Copy out the lines below, replacing each "Contact" with "Kontakt" and changing nothing else. Leave the pictures out.
+--
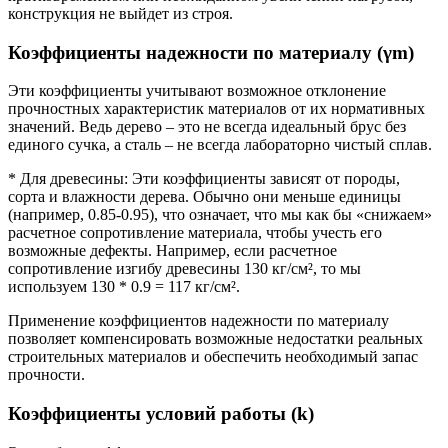
конструкция не выйдет из строя.
Коэффициенты надежности по материалу (γm)
Эти коэффициенты учитывают возможное отклонение
прочностных характеристик материалов от их нормативных
значений. Ведь дерево – это не всегда идеальный брус без
единого сучка, а сталь – не всегда лабораторно чистый сплав.
* Для древесины: Эти коэффициенты зависят от породы,
сорта и влажности дерева. Обычно они меньше единицы
(например, 0.85-0.95), что означает, что мы как бы «снижаем»
расчетное сопротивление материала, чтобы учесть его
возможные дефекты. Например, если расчетное
сопротивление изгибу древесины 130 кг/см², то мы
используем 130 * 0.9 = 117 кг/см².
Применение коэффициентов надежности по материалу
позволяет компенсировать возможные недостатки реальных
строительных материалов и обеспечить необходимый запас
прочности.
Коэффициенты условий работы (k)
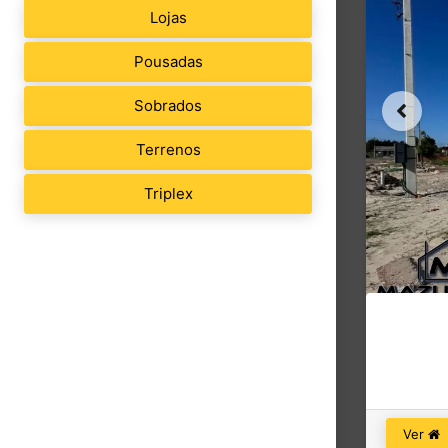
Lojas
Pousadas
Sobrados
Terrenos
Triplex
Ver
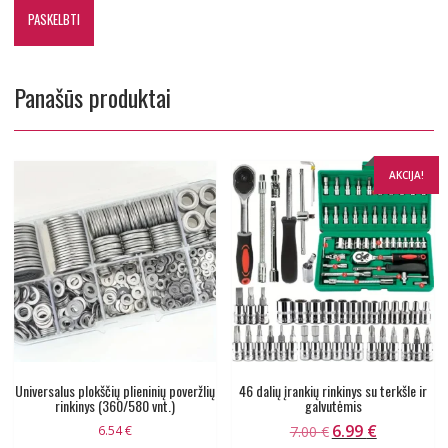
Panašūs produktai
AKCIJA!
Universalus plokščių plieninių poveržlių
46 dalių įrankių rinkinys su terkšle ir
rinkinys (360/580 vnt.)
galvutėmis
6.99
€
Original
Current
6.54
€
7.00
€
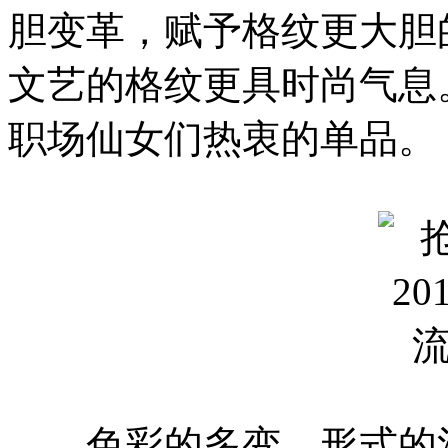
胆变革，赋予格纹更大胆
文艺的格纹更具时尚气息
职场仙女们热衷的单品。
色彩的多变、形式的混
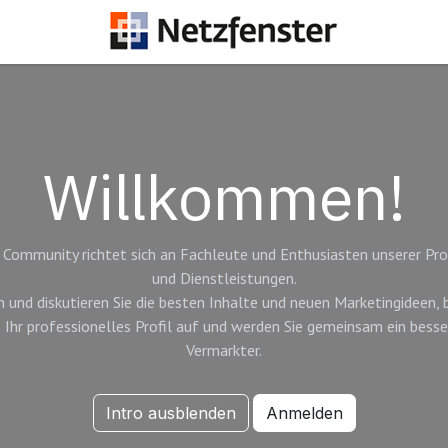
Willkommen!
 Community richtet sich an Fachleute und Enthusiasten unserer Pr
und Dienstleistungen.
n und diskutieren Sie die besten Inhalte und neuen Marketingideen,
e Ihr professionelles Profil auf und werden Sie gemeinsam ein besse
Vermarkter.
Intro ausblenden
Anmelden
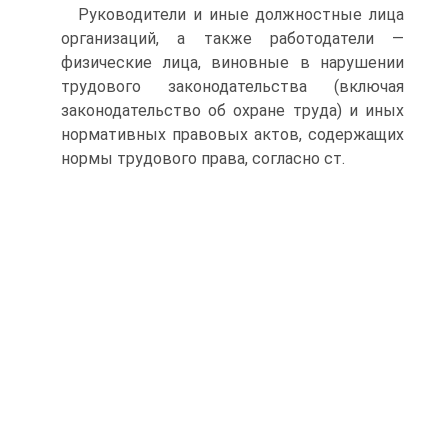
Руководители и иные должностные лица
организаций, а также работодатели —
физические лица, виновные в нарушении
трудового законодательства (включая
законодательство об охране труда) и иных
нормативных правовых актов, содержащих
нормы трудового права, согласно ст.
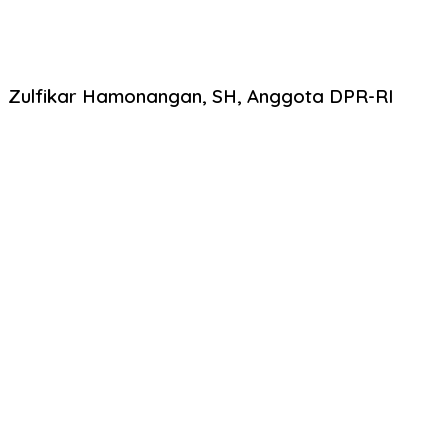
Zulfikar Hamonangan, SH, Anggota DPR-RI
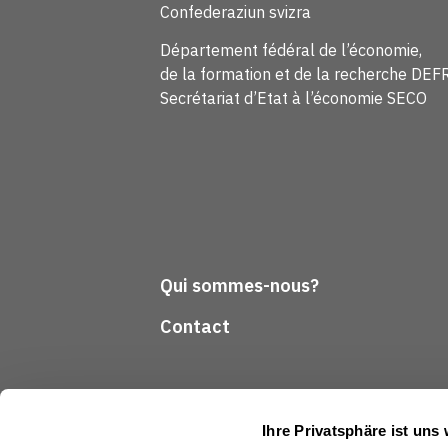
Confederaziun svizra
Département fédéral de l’économie,
de la formation et de la recherche DEF
Secrétariat d’Etat à l’économie SECO
Qui sommes-nous?
Contact
Ihre Privatsphäre ist uns 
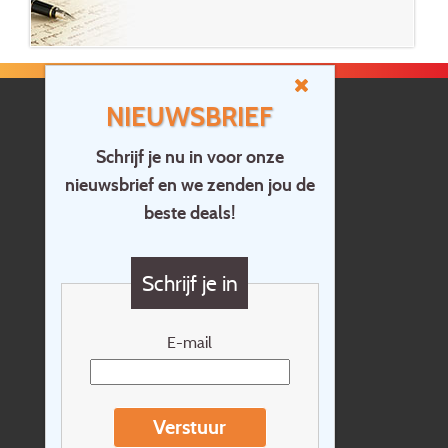
NIEUWSBRIEF
Schrijf je nu in voor onze
nieuwsbrief en we zenden jou de
Home
beste deals!
Contact
Vragen?
Schrijf je in
Cadeaubon
Nieuwsbrief
E-mail
Extras
Reisvoorwaarden
Verstuur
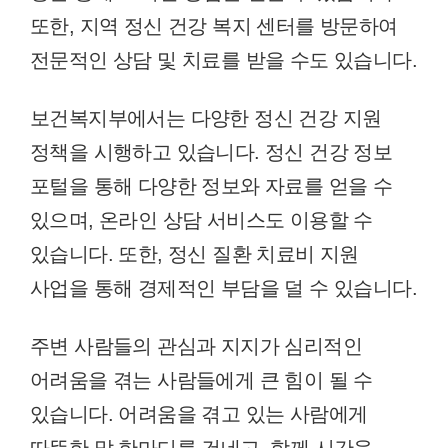
또한, 지역 정신 건강 복지 센터를 방문하여
전문적인 상담 및 치료를 받을 수도 있습니다.
보건복지부에서는 다양한 정신 건강 지원
정책을 시행하고 있습니다. 정신 건강 정보
포털을 통해 다양한 정보와 자료를 얻을 수
있으며, 온라인 상담 서비스도 이용할 수
있습니다. 또한, 정신 질환 치료비 지원
사업을 통해 경제적인 부담을 덜 수 있습니다.
주변 사람들의 관심과 지지가 심리적인
어려움을 겪는 사람들에게 큰 힘이 될 수
있습니다. 어려움을 겪고 있는 사람에게
따뜻한 말 한마디를 건네고, 함께 시간을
+--
▸ **Exercise output**:
конструкция не выйдет из строя.
Коэффициенты надежности по материалу (γm)
Эти коэффициенты учитывают возможное отклонение
прочностных характеристик материалов от их нормативных
значений. Ведь дерево – это не всегда идеальный брус без
единого сучка, а сталь – не всегда лабораторно чистый сплав.
* Для древесины: Эти коэффициенты зависят от породы,
сорта и влажности дерева. Обычно они меньше единицы
(например, 0.85-0.95), что означает, что мы как бы «снижаем»
расчетное сопротивление материала, чтобы учесть его
возможные дефекты. Например, если расчетное
сопротивление изгибу древесины 130 кг/см², то мы
используем 130 * 0.9 = 117 кг/см².
Применение коэффициентов надежности по материалу
позволяет компенсировать возможные недостатки реальных
строительных материалов и обеспечить необходимый запас
прочности.
Коэффициенты условий работы (k)
Lojas
Pousadas
Sobrados
Terrenos
Triplex
Ver
Panašūs produktai
AKCIJA!
Universalus plokščių plieninių poveržlių
46 dalių įrankių rinkinys su terkšle ir
rinkinys (360/580 vnt.)
galvutėmis
6.99
€
Original
Current
6.54
€
7.00
€
胆变革，赋予格纹更大胆
文艺的格纹更具时尚气息
职场仙女们热衷的单品。
色彩的多变、形式的混
Willkommen!
 Community richtet sich an Fachleute und Enthusiasten unserer Pr
und Dienstleistungen.
n und diskutieren Sie die besten Inhalte und neuen Marketingideen,
e Ihr professionelles Profil auf und werden Sie gemeinsam ein besse
Vermarkter.
Intro ausblenden
Anmelden
Руководители и иные должностные лица
организаций, а также работодатели —
физические лица, виновные в нарушении
трудового законодательства (включая
законодательство об охране труда) и иных
нормативных правовых актов, содержащих
нормы трудового права, согласно ст.
Zulfikar Hamonangan, SH, Anggota DPR-RI
Confederaziun svizra
Département fédéral de l’économie,
de la formation et de la recherche DEF
Secrétariat d’Etat à l’économie SECO
Qui sommes-nous?
Kontakt
Ihre Privatsphäre ist uns 
NIEUWSBRIEF
Schrijf je nu in voor onze
nieuwsbrief en we zenden jou de
Home
beste deals!
Kontakt
Vragen?
Schrijf je in
Cadeaubon
Nieuwsbrief
E-mail
Extras
Reisvoorwaarden
Verstuur
또한, 지역 정신 건강 복지 센터를 방문하여
전문적인 상담 및 치료를 받을 수도 있습니다.
보건복지부에서는 다양한 정신 건강 지원
정책을 시행하고 있습니다. 정신 건강 정보
포털을 통해 다양한 정보와 자료를 얻을 수
있으며, 온라인 상담 서비스도 이용할 수
있습니다. 또한, 정신 질환 치료비 지원
사업을 통해 경제적인 부담을 덜 수 있습니다.
주변 사람들의 관심과 지지가 심리적인
어려움을 겪는 사람들에게 큰 힘이 될 수
있습니다. 어려움을 겪고 있는 사람에게
따뜻한 말 한마디를 건네고, 함께 시간을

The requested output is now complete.